Among the customers one Saturday evening was Rei Azezaki, 21, who is allergic to alcohol and had brought along her boyfriend, who is a drinker.

“Usually I drink a lot of alcohol,” said Yuto Takahashi, 24. “But here I enjoy drinks more slowly, it’s like I’m appreciating the atmosphere more. I like it very much.”

Similar booze-free bars are cropping up elsewhere in Japan, with their locations enthusiastically shared on Fujino’s Facebook group, and health ministry data suggests heavy drinking is falling among young people.

In 2017, just 16 percent of men in their 20s and 25 percent of those in their 30s drank the equivalent of two or more glasses of wine on at least three days a week — half the number in both age groups from a decade earlier.

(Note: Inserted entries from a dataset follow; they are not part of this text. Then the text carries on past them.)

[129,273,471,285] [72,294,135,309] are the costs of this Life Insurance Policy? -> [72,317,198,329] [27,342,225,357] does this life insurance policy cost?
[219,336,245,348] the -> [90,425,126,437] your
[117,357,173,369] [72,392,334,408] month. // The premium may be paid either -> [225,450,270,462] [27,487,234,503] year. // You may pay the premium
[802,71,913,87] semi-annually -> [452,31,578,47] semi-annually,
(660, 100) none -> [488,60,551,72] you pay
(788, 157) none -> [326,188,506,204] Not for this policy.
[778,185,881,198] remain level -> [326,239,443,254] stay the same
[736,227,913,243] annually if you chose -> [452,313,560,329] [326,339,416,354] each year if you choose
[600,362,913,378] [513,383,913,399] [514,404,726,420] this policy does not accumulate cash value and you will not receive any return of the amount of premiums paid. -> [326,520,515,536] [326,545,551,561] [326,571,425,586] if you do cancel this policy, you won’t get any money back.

Naoko Kuga, a senior researcher at NLI Research Institute, has studied the changing alcohol market in Japan and says young people increasingly have a different relationship with alcohol, particularly around colleagues.

“Young people don’t want that old nominikēshon with superiors that lasts hours,” she said. “They’ll choose what they want as the first glass, and it might well be nonalcoholic.”